__INSTRUCTIONS TO FOLLOW__. Put the text of each of the records below into a JSON list of strings, one string per line, skipping blank lines.

▼

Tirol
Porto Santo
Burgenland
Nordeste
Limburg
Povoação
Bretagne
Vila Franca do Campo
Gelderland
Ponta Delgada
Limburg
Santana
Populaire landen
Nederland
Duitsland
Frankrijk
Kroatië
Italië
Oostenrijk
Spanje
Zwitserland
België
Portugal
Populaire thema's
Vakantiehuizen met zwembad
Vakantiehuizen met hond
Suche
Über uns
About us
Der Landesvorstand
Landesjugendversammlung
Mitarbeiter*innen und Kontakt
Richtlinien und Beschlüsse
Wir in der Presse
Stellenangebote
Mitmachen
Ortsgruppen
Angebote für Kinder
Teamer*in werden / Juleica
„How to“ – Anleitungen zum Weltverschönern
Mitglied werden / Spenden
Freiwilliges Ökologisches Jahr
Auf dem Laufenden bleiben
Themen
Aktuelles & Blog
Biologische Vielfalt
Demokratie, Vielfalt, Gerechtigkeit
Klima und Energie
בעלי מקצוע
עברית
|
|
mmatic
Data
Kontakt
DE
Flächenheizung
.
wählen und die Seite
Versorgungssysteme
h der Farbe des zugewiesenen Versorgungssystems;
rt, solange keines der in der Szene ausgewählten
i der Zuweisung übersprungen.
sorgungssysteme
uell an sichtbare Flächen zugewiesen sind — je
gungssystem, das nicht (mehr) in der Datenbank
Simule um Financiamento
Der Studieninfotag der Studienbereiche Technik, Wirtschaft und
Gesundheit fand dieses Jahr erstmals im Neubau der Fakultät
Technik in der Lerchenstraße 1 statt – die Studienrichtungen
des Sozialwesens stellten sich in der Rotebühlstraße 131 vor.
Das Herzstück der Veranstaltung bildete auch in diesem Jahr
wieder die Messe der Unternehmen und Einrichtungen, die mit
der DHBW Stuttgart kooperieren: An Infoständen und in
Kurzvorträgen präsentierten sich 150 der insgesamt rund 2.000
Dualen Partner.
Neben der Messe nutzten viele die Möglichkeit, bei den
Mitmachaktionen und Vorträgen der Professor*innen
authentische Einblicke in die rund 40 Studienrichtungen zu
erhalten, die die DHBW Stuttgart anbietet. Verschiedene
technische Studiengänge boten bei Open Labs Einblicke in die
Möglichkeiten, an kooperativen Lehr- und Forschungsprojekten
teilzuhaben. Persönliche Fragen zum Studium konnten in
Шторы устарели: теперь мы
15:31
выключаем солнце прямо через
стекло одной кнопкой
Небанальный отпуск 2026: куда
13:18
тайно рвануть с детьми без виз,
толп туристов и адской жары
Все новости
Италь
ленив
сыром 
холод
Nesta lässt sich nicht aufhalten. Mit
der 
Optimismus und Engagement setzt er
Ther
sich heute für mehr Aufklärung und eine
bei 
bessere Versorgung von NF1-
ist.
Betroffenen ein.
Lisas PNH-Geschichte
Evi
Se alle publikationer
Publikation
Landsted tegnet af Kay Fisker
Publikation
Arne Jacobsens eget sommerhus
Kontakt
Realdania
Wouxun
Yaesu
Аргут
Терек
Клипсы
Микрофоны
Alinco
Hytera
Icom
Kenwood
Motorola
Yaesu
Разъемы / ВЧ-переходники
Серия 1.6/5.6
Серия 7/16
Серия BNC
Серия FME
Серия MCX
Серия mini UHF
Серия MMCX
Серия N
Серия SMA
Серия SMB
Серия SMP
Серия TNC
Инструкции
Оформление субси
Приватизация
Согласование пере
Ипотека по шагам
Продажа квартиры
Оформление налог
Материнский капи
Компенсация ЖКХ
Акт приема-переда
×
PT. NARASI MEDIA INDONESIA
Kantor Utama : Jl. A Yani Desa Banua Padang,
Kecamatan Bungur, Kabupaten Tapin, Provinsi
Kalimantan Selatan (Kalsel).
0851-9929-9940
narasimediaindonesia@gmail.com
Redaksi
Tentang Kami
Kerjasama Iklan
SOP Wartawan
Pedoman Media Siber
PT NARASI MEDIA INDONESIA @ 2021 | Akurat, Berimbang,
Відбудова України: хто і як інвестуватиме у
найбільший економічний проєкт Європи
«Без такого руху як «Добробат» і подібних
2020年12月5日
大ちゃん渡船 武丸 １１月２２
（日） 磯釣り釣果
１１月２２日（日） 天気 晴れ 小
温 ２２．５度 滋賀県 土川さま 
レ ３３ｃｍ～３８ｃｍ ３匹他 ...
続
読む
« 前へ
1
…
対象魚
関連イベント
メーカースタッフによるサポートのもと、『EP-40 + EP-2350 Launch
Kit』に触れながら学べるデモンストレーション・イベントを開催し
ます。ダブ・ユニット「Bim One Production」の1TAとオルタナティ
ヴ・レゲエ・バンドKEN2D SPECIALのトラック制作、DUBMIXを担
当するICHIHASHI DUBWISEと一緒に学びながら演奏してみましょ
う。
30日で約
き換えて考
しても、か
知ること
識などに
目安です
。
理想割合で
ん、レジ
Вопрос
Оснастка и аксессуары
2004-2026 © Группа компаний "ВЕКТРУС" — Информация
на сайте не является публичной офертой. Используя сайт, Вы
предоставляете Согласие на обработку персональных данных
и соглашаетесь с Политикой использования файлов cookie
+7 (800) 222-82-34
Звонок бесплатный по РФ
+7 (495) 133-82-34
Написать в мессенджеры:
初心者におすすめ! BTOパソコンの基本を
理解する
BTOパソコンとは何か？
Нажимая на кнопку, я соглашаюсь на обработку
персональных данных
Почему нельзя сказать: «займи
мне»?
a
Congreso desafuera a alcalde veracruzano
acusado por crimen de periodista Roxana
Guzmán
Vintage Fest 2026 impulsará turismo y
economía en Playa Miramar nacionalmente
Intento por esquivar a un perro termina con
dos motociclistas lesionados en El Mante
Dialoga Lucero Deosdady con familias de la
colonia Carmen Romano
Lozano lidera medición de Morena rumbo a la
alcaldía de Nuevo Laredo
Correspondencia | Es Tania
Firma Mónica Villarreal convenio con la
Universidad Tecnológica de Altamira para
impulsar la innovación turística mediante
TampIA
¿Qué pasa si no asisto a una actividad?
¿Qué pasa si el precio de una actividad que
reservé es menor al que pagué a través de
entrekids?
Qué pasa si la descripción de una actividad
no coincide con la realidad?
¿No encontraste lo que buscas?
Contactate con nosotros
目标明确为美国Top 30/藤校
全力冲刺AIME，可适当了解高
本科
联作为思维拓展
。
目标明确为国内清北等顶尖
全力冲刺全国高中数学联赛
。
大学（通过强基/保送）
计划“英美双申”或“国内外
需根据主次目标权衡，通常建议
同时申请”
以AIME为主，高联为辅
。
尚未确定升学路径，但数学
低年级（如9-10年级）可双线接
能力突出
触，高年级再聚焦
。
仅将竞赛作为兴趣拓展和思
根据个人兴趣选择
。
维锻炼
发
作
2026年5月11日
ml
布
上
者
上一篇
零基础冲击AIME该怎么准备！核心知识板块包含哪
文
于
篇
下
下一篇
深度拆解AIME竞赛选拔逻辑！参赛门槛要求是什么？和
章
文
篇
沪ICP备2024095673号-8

▲

__THE COMPLETED TASK__.
[
  "Tirol",
  "Porto Santo",
  "Burgenland",
  "Nordeste",
  "Limburg",
  "Povoação",
  "Bretagne",
  "Vila Franca do Campo",
  "Gelderland",
  "Ponta Delgada",
  "Limburg",
  "Santana",
  "Populaire landen",
  "Nederland",
  "Duitsland",
  "Frankrijk",
  "Kroatië",
  "Italië",
  "Oostenrijk",
  "Spanje",
  "Zwitserland",
  "België",
  "Portugal",
  "Populaire thema's",
  "Vakantiehuizen met zwembad",
  "Vakantiehuizen met hond",
  "Suche",
  "Über uns",
  "About us",
  "Der Landesvorstand",
  "Landesjugendversammlung",
  "Mitarbeiter*innen und Kontakt",
  "Richtlinien und Beschlüsse",
  "Wir in der Presse",
  "Stellenangebote",
  "Mitmachen",
  "Ortsgruppen",
  "Angebote für Kinder",
  "Teamer*in werden / Juleica",
  "„How to“ – Anleitungen zum Weltverschönern",
  "Mitglied werden / Spenden",
  "Freiwilliges Ökologisches Jahr",
  "Auf dem Laufenden bleiben",
  "Themen",
  "Aktuelles & Blog",
  "Biologische Vielfalt",
  "Demokratie, Vielfalt, Gerechtigkeit",
  "Klima und Energie",
  "בעלי מקצוע",
  "עברית",
  "|",
  "|",
  "mmatic",
  "Data",
  "Kontakt",
  "DE",
  "Flächenheizung",
  ".",
  "wählen und die Seite",
  "Versorgungssysteme",
  "h der Farbe des zugewiesenen Versorgungssystems;",
  "rt, solange keines der in der Szene ausgewählten",
  "i der Zuweisung übersprungen.",
  "sorgungssysteme",
  "uell an sichtbare Flächen zugewiesen sind — je",
  "gungssystem, das nicht (mehr) in der Datenbank",
  "Simule um Financiamento",
  "Der Studieninfotag der Studienbereiche Technik, Wirtschaft und",
  "Gesundheit fand dieses Jahr erstmals im Neubau der Fakultät",
  "Technik in der Lerchenstraße 1 statt – die Studienrichtungen",
  "des Sozialwesens stellten sich in der Rotebühlstraße 131 vor.",
  "Das Herzstück der Veranstaltung bildete auch in diesem Jahr",
  "wieder die Messe der Unternehmen und Einrichtungen, die mit",
  "der DHBW Stuttgart kooperieren: An Infoständen und in",
  "Kurzvorträgen präsentierten sich 150 der insgesamt rund 2.000",
  "Dualen Partner.",
  "Neben der Messe nutzten viele die Möglichkeit, bei den",
  "Mitmachaktionen und Vorträgen der Professor*innen",
  "authentische Einblicke in die rund 40 Studienrichtungen zu",
  "erhalten, die die DHBW Stuttgart anbietet. Verschiedene",
  "technische Studiengänge boten bei Open Labs Einblicke in die",
  "Möglichkeiten, an kooperativen Lehr- und Forschungsprojekten",
  "teilzuhaben. Persönliche Fragen zum Studium konnten in",
  "Шторы устарели: теперь мы",
  "15:31",
  "выключаем солнце прямо через",
  "стекло одной кнопкой",
  "Небанальный отпуск 2026: куда",
  "13:18",
  "тайно рвануть с детьми без виз,",
  "толп туристов и адской жары",
  "Все новости",
  "Италь",
  "ленив",
  "сыром ",
  "холод",
  "Nesta lässt sich nicht aufhalten. Mit",
  "der ",
  "Optimismus und Engagement setzt er",
  "Ther",
  "sich heute für mehr Aufklärung und eine",
  "bei ",
  "bessere Versorgung von NF1-",
  "ist.",
  "Betroffenen ein.",
  "Lisas PNH-Geschichte",
  "Evi",
  "Se alle publikationer",
  "Publikation",
  "Landsted tegnet af Kay Fisker",
  "Publikation",
  "Arne Jacobsens eget sommerhus",
  "Kontakt",
  "Realdania",
  "Wouxun",
  "Yaesu",
  "Аргут",
  "Терек",
  "Клипсы",
  "Микрофоны",
  "Alinco",
  "Hytera",
  "Icom",
  "Kenwood",
  "Motorola",
  "Yaesu",
  "Разъемы / ВЧ-переходники",
  "Серия 1.6/5.6",
  "Серия 7/16",
  "Серия BNC",
  "Серия FME",
  "Серия MCX",
  "Серия mini UHF",
  "Серия MMCX",
  "Серия N",
  "Серия SMA",
  "Серия SMB",
  "Серия SMP",
  "Серия TNC",
  "Инструкции",
  "Оформление субси",
  "Приватизация",
  "Согласование пере",
  "Ипотека по шагам",
  "Продажа квартиры",
  "Оформление налог",
  "Материнский капи",
  "Компенсация ЖКХ",
  "Акт приема-переда",
  "×",
  "PT. NARASI MEDIA INDONESIA",
  "Kantor Utama : Jl. A Yani Desa Banua Padang,",
  "Kecamatan Bungur, Kabupaten Tapin, Provinsi",
  "Kalimantan Selatan (Kalsel).",
  "0851-9929-9940",
  "narasimediaindonesia@gmail.com",
  "Redaksi",
  "Tentang Kami",
  "Kerjasama Iklan",
  "SOP Wartawan",
  "Pedoman Media Siber",
  "PT NARASI MEDIA INDONESIA @ 2021 | Akurat, Berimbang,",
  "Відбудова України: хто і як інвестуватиме у",
  "найбільший економічний проєкт Європи",
  "«Без такого руху як «Добробат» і подібних",
  "2020年12月5日",
  "大ちゃん渡船 武丸 １１月２２",
  "（日） 磯釣り釣果",
  "１１月２２日（日） 天気 晴れ 小",
  "温 ２２．５度 滋賀県 土川さま ",
  "レ ３３ｃｍ～３８ｃｍ ３匹他 ...",
  "続",
  "読む",
  "« 前へ",
  "1",
  "…",
  "対象魚",
  "関連イベント",
  "メーカースタッフによるサポートのもと、『EP-40 + EP-2350 Launch",
  "Kit』に触れながら学べるデモンストレーション・イベントを開催し",
  "ます。ダブ・ユニット「Bim One Production」の1TAとオルタナティ",
  "ヴ・レゲエ・バンドKEN2D SPECIALのトラック制作、DUBMIXを担",
  "当するICHIHASHI DUBWISEと一緒に学びながら演奏してみましょ",
  "う。",
  "30日で約",
  "き換えて考",
  "しても、か",
  "知ること",
  "識などに",
  "目安です",
  "。",
  "理想割合で",
  "ん、レジ",
  "Вопрос",
  "Оснастка и аксессуары",
  "2004-2026 © Группа компаний \"ВЕКТРУС\" — Информация",
  "на сайте не является публичной офертой. Используя сайт, Вы",
  "предоставляете Согласие на обработку персональных данных",
  "и соглашаетесь с Политикой использования файлов cookie",
  "+7 (800) 222-82-34",
  "Звонок бесплатный по РФ",
  "+7 (495) 133-82-34",
  "Написать в мессенджеры:",
  "初心者におすすめ! BTOパソコンの基本を",
  "理解する",
  "BTOパソコンとは何か？",
  "Нажимая на кнопку, я соглашаюсь на обработку",
  "персональных данных",
  "Почему нельзя сказать: «займи",
  "мне»?",
  "a",
  "Congreso desafuera a alcalde veracruzano",
  "acusado por crimen de periodista Roxana",
  "Guzmán",
  "Vintage Fest 2026 impulsará turismo y",
  "economía en Playa Miramar nacionalmente",
  "Intento por esquivar a un perro termina con",
  "dos motociclistas lesionados en El Mante",
  "Dialoga Lucero Deosdady con familias de la",
  "colonia Carmen Romano",
  "Lozano lidera medición de Morena rumbo a la",
  "alcaldía de Nuevo Laredo",
  "Correspondencia | Es Tania",
  "Firma Mónica Villarreal convenio con la",
  "Universidad Tecnológica de Altamira para",
  "impulsar la innovación turística mediante",
  "TampIA",
  "¿Qué pasa si no asisto a una actividad?",
  "¿Qué pasa si el precio de una actividad que",
  "reservé es menor al que pagué a través de",
  "entrekids?",
  "Qué pasa si la descripción de una actividad",
  "no coincide con la realidad?",
  "¿No encontraste lo que buscas?",
  "Contactate con nosotros",
  "目标明确为美国Top 30/藤校",
  "全力冲刺AIME，可适当了解高",
  "本科",
  "联作为思维拓展",
  "。",
  "目标明确为国内清北等顶尖",
  "全力冲刺全国高中数学联赛",
  "。",
  "大学（通过强基/保送）",
  "计划“英美双申”或“国内外",
  "需根据主次目标权衡，通常建议",
  "同时申请”",
  "以AIME为主，高联为辅",
  "。",
  "尚未确定升学路径，但数学",
  "低年级（如9-10年级）可双线接",
  "能力突出",
  "触，高年级再聚焦",
  "。",
  "仅将竞赛作为兴趣拓展和思",
  "根据个人兴趣选择",
  "。",
  "维锻炼",
  "发",
  "作",
  "2026年5月11日",
  "ml",
  "布",
  "上",
  "者",
  "上一篇",
  "零基础冲击AIME该怎么准备！核心知识板块包含哪",
  "文",
  "于",
  "篇",
  "下",
  "下一篇",
  "深度拆解AIME竞赛选拔逻辑！参赛门槛要求是什么？和",
  "章",
  "文",
  "篇",
  "沪ICP备2024095673号-8"
]